### What is needed
Output the data below verbatim, keeping every line unchanged from first to last.

== Segment start ==

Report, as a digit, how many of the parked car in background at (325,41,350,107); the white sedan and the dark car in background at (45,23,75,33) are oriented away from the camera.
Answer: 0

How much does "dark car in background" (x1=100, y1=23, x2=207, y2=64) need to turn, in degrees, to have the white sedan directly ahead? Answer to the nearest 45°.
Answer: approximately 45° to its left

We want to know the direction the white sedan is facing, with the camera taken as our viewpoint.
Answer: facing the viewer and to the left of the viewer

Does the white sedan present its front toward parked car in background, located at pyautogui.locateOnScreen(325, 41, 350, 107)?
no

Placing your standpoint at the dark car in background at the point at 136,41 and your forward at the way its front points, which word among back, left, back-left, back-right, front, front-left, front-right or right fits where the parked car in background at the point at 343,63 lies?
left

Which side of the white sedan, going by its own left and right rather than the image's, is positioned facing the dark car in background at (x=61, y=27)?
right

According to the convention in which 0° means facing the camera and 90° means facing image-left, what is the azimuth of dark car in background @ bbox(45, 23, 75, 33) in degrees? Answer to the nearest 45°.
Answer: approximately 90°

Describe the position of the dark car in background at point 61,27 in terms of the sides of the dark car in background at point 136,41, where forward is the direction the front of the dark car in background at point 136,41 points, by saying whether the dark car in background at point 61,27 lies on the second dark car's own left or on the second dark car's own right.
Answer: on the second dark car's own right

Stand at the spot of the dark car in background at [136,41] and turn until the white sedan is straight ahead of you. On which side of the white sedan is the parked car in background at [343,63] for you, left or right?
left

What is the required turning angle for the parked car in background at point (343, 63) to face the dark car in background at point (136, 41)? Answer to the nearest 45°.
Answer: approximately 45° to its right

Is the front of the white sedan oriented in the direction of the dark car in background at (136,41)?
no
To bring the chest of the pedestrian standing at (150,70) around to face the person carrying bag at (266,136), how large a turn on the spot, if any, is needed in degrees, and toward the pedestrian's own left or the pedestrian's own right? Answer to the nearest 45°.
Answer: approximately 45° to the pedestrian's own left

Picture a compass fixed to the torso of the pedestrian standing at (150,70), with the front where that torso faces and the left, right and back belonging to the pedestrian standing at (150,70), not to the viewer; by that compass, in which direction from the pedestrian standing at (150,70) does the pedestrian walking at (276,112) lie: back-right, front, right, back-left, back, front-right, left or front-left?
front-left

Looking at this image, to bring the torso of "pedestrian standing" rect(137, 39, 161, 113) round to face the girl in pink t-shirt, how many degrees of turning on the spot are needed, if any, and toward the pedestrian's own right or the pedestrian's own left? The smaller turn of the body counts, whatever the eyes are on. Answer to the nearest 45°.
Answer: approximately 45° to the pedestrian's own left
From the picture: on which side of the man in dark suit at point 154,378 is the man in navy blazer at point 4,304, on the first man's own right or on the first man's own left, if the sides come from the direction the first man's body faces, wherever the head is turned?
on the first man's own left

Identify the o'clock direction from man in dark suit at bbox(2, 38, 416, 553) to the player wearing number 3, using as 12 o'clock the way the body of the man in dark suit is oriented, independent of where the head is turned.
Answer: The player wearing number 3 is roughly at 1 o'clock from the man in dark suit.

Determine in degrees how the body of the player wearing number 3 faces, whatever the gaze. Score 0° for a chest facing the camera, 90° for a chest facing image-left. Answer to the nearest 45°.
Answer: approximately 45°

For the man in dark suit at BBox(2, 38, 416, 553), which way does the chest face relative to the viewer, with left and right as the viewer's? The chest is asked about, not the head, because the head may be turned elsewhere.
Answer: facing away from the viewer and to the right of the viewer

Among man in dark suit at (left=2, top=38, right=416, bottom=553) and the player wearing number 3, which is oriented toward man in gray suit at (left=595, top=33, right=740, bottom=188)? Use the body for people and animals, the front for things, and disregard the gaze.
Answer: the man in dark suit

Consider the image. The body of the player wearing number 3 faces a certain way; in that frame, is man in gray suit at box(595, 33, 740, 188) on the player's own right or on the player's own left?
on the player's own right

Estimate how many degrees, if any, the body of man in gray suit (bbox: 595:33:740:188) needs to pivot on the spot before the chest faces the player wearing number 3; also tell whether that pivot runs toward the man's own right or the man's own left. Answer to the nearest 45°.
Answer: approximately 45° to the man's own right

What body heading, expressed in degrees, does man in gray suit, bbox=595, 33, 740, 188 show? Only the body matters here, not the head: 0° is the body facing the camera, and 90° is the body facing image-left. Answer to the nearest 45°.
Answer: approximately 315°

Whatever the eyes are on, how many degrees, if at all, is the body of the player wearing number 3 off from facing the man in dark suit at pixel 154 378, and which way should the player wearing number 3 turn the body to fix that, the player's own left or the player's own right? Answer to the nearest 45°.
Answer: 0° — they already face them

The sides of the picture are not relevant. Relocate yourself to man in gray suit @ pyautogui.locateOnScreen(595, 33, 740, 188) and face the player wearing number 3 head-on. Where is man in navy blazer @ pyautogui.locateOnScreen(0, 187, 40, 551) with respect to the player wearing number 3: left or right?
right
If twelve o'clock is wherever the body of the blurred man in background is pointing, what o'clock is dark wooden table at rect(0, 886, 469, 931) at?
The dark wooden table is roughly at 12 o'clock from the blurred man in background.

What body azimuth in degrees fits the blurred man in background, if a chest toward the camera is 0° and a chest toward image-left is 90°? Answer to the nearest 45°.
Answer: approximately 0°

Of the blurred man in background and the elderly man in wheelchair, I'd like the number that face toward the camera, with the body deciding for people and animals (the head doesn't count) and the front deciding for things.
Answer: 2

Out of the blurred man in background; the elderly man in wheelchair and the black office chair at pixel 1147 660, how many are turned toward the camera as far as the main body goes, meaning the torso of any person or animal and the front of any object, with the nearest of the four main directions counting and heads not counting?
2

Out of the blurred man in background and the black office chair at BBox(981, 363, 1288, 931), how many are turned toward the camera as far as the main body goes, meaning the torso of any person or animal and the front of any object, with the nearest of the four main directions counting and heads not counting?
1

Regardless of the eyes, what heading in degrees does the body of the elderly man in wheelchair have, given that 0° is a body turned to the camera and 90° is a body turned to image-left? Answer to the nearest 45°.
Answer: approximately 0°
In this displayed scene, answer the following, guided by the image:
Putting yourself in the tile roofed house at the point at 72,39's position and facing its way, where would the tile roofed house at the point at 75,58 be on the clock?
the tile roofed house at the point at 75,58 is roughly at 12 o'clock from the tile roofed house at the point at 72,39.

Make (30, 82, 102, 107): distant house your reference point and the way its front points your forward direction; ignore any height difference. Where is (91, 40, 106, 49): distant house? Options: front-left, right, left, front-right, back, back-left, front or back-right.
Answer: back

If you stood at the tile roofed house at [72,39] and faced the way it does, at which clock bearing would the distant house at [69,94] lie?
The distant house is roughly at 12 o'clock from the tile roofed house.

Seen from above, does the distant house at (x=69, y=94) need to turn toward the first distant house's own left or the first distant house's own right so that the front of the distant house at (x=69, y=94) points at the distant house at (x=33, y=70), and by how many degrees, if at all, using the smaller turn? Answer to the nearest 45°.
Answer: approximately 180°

== Segment end ==

### Problem solution
Report, as a digit, how many of the parked car in background at (325,41,350,107); the white sedan and the dark car in background at (45,23,75,33) are oriented away from the camera.
Answer: 0

How much does "dark car in background" (x1=100, y1=23, x2=207, y2=64) need to turn, in degrees, to have the white sedan directly ahead? Answer to the nearest 45°.
Answer: approximately 45° to its left

We want to know the direction the white sedan is facing, with the camera taken as our viewpoint.
Answer: facing the viewer and to the left of the viewer

Does the white sedan present its front toward parked car in background, located at pyautogui.locateOnScreen(325, 41, 350, 107)?
no

Placing your standpoint at the dark car in background at the point at 136,41 and your forward at the way its front points, which word among back, left, back-left, back-right, front, front-left, front-right or right fits where the parked car in background at the point at 343,63 lies?
left

Which side of the white sedan, going by its own left and right rather than the image's, is positioned facing the dark car in background at (x=61, y=27)?
right

According to the convention in which 0° means facing the camera and 90° means facing image-left, what is the azimuth of dark car in background @ bbox(45, 23, 75, 33) in degrees? Answer to the nearest 45°.
Answer: approximately 90°

Describe the position of the dark car in background at point 61,27 in terms of the sides of the dark car in background at point 136,41, where forward is the direction the front of the dark car in background at point 136,41 points, by saying whether the dark car in background at point 61,27 lies on the second dark car's own left or on the second dark car's own right.
Answer: on the second dark car's own right

Stand at the spot of the dark car in background at [136,41] and turn until the white sedan is straight ahead of you. On which side of the white sedan is the parked car in background at [343,63] for you, left or right?
left

What is the required turning angle for the parked car in background at point (343, 63) to face the dark car in background at point (136, 41)? Answer to the nearest 45°.
Answer: approximately 45° to its right

Is the front of the white sedan oriented in the direction of the dark car in background at (136,41)?
no
To bring the chest of the pedestrian standing at (150,70) around to face the person carrying bag at (266,136), how large a turn on the spot, if any, is needed in degrees, and toward the pedestrian's own left or the pedestrian's own right? Answer to the nearest 45°.
Answer: approximately 45° to the pedestrian's own left

Picture a compass fixed to the torso of the pedestrian standing at (150,70), with the front where that torso faces and the left, right and back belonging to the pedestrian standing at (150,70), not to the viewer; by that compass, in which direction from the pedestrian standing at (150,70) does the pedestrian walking at (276,112) lie: back-right, front, right, back-left, back, front-right, left or front-left?
front-left

Looking at this image, to bring the torso of "pedestrian standing" rect(137, 39, 161, 113) round to face the girl in pink t-shirt, how many degrees of turning on the spot are needed, if any, and toward the pedestrian's own right or the pedestrian's own left? The smaller turn of the body counts, whatever the eyes are on. Answer to the nearest 45°.
Answer: approximately 45° to the pedestrian's own left
From the picture: on which side of the man in dark suit at point 154,378 is the man in navy blazer at point 4,304, on the first man's own right or on the first man's own left, if the sides come from the direction the first man's body faces, wherever the head is turned?
on the first man's own left

Identify the o'clock direction from man in dark suit at bbox(2, 38, 416, 553) to the player wearing number 3, using as 12 o'clock the way the body of the man in dark suit is oriented, independent of where the head is turned.
Answer: The player wearing number 3 is roughly at 1 o'clock from the man in dark suit.

Determine in degrees how the body of the player wearing number 3 faces, whatever the gaze. Score 0° for a chest facing the camera, 90° for a chest facing image-left. Answer to the nearest 45°.
Answer: approximately 45°

For the man in dark suit at BBox(2, 38, 416, 553), which way does the chest face relative to the viewer, with left and right as the viewer's? The chest is asked about, not the head, because the head may be turned elsewhere.
Answer: facing away from the viewer and to the right of the viewer

Among man in dark suit at (left=2, top=38, right=416, bottom=553) and the player wearing number 3, which is oriented toward man in gray suit at (left=595, top=33, right=740, bottom=188)? Use the body for people and animals, the front for things, and disregard the gaze.
Answer: the man in dark suit

Consider the image. The body of the player wearing number 3 faces a certain way; in that frame, is man in gray suit at box(595, 33, 740, 188) on the player's own right or on the player's own left?
on the player's own right

Estimate how many degrees, if any, the body of man in gray suit (bbox: 595:33:740:188) needs to pivot on the spot before the chest faces the player wearing number 3; also tell whether that pivot runs toward the man's own right or the man's own left. Answer to the nearest 45°.
Answer: approximately 45° to the man's own right

What body heading, expressed in degrees, does man in gray suit, bbox=595, 33, 740, 188 show? Only the body matters here, not the head: 0° is the body facing the camera, and 90° is the body facing image-left. Answer to the nearest 45°.
Answer: approximately 315°

Whatever the eyes are on, how many degrees, if at all, is the body of the player wearing number 3 off from facing the man in dark suit at pixel 154 378, and which way should the player wearing number 3 turn the body to fix that, the player's own left or the player's own right? Answer to the nearest 45°.
Answer: 0° — they already face them

The sides of the picture are not relevant. Relocate yourself to man in gray suit @ pyautogui.locateOnScreen(595, 33, 740, 188) and face the player wearing number 3 head-on. Where is man in navy blazer @ pyautogui.locateOnScreen(0, 187, 40, 551) with respect to the player wearing number 3: left or right?
right
If twelve o'clock is wherever the body of the blurred man in background is pointing, what o'clock is dark wooden table at rect(0, 886, 469, 931) at?
The dark wooden table is roughly at 12 o'clock from the blurred man in background.

What body azimuth in degrees fits the blurred man in background, if a chest toward the camera is 0° and a chest toward image-left is 90°? Answer to the nearest 45°.
Answer: approximately 0°

Of the blurred man in background and the elderly man in wheelchair, I'd like the number that face toward the camera, with the body deciding for people and animals (the head doesn't count) and the front deciding for things.
Answer: 2

Out of the blurred man in background; the elderly man in wheelchair and the black office chair at pixel 1147 660, how many are turned toward the camera as far as the main body goes, meaning the torso of any person or animal and the front of any object, with the nearest of the four main directions counting and heads not counting?
2

Out of the blurred man in background and the black office chair at BBox(981, 363, 1288, 931), how many are turned toward the camera as far as the main body goes, meaning the torso of any person or animal and the front of any object, with the nearest of the four main directions counting and heads not counting?
1

Regardless of the eyes, what heading in degrees does the body of the elderly man in wheelchair have, given that 0° is a body turned to the camera and 90° is a body turned to image-left? Answer to the nearest 45°.
Answer: approximately 0°
In this displayed scene, answer the following, guided by the image:
Putting yourself in the tile roofed house at the point at 72,39's position and facing its way, where would the tile roofed house at the point at 75,58 be on the clock?
the tile roofed house at the point at 75,58 is roughly at 12 o'clock from the tile roofed house at the point at 72,39.

Make (30, 82, 102, 107): distant house your reference point and the way its front points your forward direction; ignore any height difference. Where is (91, 40, 106, 49): distant house? Options: front-left, right, left, front-right, back, back-left, front or back-right.
Answer: back

If you stood at the tile roofed house at [72,39] and faced the way it does, at which clock bearing would the distant house at [69,94] lie?
The distant house is roughly at 12 o'clock from the tile roofed house.

Seen from above, does the distant house at (x=69, y=94) need to turn toward the first distant house's own left or the first distant house's own right so that the front of the distant house at (x=69, y=94) points at the distant house at (x=33, y=70), and by how many degrees, if at all, using the smaller turn? Answer to the nearest 45°.
Answer: approximately 180°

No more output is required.